Sudah 2 hari, Monica mengurung diri di kamarnya dan terus memperhatikan barang pemberian Karin dengan air mata yang tak berhenti menetes.

Disamping lampu tidur itu, terlihat Brisia yang tengah tertidur pulas. Begitu menggemaskan.

Walaupun jam sudah menunjukkan pukul 22.50, hal itu tak membuat Monica untuk memejamkan kedua bola matanya.

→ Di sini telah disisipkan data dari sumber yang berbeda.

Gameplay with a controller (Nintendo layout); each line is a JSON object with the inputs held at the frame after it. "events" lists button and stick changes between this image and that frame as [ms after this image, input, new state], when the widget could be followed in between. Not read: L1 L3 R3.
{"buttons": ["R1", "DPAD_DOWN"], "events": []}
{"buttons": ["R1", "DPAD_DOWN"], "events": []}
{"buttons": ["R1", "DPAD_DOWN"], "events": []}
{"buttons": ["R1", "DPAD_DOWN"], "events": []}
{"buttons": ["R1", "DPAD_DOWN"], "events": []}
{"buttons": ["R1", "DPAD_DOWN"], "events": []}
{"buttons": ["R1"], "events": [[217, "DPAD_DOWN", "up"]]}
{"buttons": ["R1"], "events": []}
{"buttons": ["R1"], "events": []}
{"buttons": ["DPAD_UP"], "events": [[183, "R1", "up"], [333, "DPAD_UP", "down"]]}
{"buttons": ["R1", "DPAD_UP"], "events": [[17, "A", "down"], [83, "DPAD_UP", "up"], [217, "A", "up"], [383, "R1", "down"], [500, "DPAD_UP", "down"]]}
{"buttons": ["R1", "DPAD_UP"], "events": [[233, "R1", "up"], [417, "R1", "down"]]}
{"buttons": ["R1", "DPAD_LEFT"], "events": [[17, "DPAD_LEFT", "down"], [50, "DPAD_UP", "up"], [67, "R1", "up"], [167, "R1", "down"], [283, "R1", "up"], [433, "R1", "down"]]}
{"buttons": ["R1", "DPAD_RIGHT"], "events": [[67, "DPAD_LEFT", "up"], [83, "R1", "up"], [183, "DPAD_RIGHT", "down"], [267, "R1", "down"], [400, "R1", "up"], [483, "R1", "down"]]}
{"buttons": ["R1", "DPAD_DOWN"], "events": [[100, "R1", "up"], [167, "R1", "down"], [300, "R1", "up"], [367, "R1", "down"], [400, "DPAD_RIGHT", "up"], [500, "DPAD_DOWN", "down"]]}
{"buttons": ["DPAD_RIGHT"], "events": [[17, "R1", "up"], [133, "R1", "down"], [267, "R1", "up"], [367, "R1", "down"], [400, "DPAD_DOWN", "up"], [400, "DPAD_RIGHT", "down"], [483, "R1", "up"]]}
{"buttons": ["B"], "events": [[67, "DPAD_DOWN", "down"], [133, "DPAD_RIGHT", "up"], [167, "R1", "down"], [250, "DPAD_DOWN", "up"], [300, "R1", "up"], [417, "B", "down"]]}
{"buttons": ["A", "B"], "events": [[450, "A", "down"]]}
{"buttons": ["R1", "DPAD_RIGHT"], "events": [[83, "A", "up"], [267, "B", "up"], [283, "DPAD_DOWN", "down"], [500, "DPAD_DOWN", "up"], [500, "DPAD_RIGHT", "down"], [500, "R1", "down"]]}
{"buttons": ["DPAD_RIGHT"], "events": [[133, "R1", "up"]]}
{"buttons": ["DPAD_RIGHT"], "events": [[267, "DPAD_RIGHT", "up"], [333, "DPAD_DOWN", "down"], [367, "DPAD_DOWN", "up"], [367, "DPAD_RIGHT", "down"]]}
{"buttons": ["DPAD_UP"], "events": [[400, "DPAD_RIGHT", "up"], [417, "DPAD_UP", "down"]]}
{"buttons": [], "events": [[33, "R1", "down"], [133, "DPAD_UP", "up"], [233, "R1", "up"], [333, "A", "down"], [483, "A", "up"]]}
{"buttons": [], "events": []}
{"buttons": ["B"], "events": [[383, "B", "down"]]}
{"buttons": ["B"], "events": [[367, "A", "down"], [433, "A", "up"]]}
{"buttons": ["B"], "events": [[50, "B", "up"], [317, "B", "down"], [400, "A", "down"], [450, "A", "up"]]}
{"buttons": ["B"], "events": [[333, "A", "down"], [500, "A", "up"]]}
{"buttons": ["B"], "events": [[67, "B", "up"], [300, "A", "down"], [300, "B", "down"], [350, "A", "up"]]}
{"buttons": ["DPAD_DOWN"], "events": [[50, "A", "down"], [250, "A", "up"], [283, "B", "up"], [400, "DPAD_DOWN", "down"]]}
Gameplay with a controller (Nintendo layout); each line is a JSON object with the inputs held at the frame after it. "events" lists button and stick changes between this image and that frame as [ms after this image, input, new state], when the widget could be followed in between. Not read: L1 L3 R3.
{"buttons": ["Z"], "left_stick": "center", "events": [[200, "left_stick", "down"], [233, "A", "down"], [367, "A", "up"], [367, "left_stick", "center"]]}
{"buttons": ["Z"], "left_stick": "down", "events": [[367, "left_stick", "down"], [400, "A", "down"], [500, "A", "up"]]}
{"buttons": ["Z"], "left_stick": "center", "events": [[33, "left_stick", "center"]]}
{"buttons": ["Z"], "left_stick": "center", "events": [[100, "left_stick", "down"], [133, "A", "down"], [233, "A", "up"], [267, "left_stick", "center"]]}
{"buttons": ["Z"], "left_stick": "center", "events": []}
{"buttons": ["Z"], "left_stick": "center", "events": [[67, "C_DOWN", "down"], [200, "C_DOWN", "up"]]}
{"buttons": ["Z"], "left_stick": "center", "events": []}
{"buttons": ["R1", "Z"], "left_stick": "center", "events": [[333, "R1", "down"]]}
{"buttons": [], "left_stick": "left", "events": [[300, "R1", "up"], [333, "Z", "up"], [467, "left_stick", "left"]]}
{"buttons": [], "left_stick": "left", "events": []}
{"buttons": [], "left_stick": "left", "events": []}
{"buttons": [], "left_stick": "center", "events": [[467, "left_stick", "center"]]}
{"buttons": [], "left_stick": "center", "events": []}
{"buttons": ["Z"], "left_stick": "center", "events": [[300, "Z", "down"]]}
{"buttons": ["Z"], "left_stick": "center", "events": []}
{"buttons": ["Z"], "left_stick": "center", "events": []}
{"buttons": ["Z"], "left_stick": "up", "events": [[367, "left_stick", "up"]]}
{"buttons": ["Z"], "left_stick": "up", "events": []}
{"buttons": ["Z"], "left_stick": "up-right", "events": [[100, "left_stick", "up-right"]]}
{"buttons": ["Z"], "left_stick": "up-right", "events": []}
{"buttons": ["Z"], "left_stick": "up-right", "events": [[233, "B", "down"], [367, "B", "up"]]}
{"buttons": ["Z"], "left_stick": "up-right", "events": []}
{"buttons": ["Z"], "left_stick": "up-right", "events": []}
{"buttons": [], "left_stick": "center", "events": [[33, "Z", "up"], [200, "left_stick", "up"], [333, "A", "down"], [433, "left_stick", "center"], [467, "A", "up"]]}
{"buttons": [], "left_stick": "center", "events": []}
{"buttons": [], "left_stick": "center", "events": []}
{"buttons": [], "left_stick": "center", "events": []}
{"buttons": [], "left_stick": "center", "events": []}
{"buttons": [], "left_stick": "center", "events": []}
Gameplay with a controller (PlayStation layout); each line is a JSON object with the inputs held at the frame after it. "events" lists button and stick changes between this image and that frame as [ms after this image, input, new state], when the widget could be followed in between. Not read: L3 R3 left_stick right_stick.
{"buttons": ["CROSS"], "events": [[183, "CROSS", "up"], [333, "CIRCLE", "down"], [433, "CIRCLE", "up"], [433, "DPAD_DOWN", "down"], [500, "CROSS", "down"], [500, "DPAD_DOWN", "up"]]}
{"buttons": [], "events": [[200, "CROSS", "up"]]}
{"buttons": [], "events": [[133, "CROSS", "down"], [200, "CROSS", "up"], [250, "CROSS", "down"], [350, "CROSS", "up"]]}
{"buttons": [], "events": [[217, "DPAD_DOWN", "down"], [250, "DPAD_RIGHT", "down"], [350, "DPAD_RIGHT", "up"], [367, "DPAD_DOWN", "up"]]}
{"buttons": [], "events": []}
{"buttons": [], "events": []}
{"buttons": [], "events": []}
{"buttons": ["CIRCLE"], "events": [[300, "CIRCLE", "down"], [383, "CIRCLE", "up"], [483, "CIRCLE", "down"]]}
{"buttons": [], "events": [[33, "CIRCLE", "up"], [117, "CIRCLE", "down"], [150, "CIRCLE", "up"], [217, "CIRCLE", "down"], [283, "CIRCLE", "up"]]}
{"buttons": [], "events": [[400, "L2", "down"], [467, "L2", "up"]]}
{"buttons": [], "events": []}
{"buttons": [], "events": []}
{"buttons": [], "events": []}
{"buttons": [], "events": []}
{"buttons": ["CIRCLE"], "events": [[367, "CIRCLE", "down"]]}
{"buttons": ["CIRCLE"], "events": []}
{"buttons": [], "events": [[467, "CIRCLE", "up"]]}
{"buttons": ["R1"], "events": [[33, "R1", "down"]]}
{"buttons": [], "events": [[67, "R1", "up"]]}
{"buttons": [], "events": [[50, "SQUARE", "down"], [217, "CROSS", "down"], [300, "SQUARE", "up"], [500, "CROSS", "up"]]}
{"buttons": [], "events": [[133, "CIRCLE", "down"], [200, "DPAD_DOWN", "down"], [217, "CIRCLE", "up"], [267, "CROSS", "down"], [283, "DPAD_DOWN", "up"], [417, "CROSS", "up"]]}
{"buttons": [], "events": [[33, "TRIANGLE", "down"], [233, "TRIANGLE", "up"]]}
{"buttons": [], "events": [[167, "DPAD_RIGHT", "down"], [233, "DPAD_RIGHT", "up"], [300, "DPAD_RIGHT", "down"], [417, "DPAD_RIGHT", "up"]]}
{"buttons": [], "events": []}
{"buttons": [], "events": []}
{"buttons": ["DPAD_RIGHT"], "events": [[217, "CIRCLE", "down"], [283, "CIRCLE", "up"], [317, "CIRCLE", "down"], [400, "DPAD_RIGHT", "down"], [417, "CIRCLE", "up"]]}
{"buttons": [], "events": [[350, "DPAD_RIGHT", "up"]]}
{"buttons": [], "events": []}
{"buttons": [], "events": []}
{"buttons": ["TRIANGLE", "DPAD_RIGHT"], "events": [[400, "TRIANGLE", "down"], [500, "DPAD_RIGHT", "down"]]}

Pintu kamarnya sedikit terbuka, dan ternyata yang membukanya adalah Alaric.

Alaric memandang sendu kearah Monica. Bukannya membuat Monica menjadi bahagia, justru Alaric malah membuat Monica menjadi sedih karena mengingat Karin.

Pasti ada banyak pertanyaan dibenak Monica. Alaric yakin, Monica begitu ingin bertemu dengan Karin. Namun, ia bisa apa? Sedangkan Karin saja masih tidak ingin bertemu dengan mereka, jadi bagaimanapun Alaric tidak bisa memaksanya.

Dengan langkah perlahan, Alaric menghampiri Monica yang duduk meringkuk disamping kasur. Tangannya terulur untuk mengusap puncak kepala adiknya.

Lalu, ia menduduki diri disebelah Monica.

"Maaf," ucap Alaric.

Monica yang mendengar Alaric minta maaf pun menolehkan kepalanya menatap Alaric.

"Untuk apa?"

"Karena udah bikin lo sedih."

"Bukan abang yang bikin aku sedih. Cuman akunya aja yang terlalu berlebihan," ucap Monica dengan suara yang begitu menyedihkan.

Alaric sungguh tak tega melihat wajah pucat Monica. Gadis itu akhir-akhir ini sulit sekali untuk makan bahkan keluar kamar sedikitpun.

"Mama pasti akan kembali. Bersabarlah, ini hanya tentang waktu," ucap Alaric mencoba memberikan Monica pengertian.

"Tapi kapan, bang? Mama selalu menyuruh aku untuk menunggu, tapi ujung-ujungnya? Dia sama sekali enggak ingin pulang, bahkan niatan untuk bertemu atau berbicara saja Mama tidak ingin."

"Abang tahukan waktu Mama kirim surat ke Papa? Rasanya sakit bang saat aku baca, aku takut kalau aku enggak akan bisa lagi ketemu sama Mama," ucap Monica menangis.

"Mungkin aja ada masalah yang kita enggak tahu, makanya Mama lakukan ini. Lo tahukan, kalau Mama sayang banget sama anak-anaknya?" tanya Alaric dan diangguki oleh Monica.

"Berhenti menangis dan jangan putus asa."

Alaric menyeka air mata yang membasahi pipi Monica. "Kita ini abang dan adikkan? Jadi, Monica harus nurut sama abangnya. Jangan jadi adik yang nakal, oke?"

Monica terkekeh mendengar perkataan Alaric. Lucu sekali, pikirnya.

"Siap, abang!" ucap Monica dengan gerakan tangan yang dibuat hormat.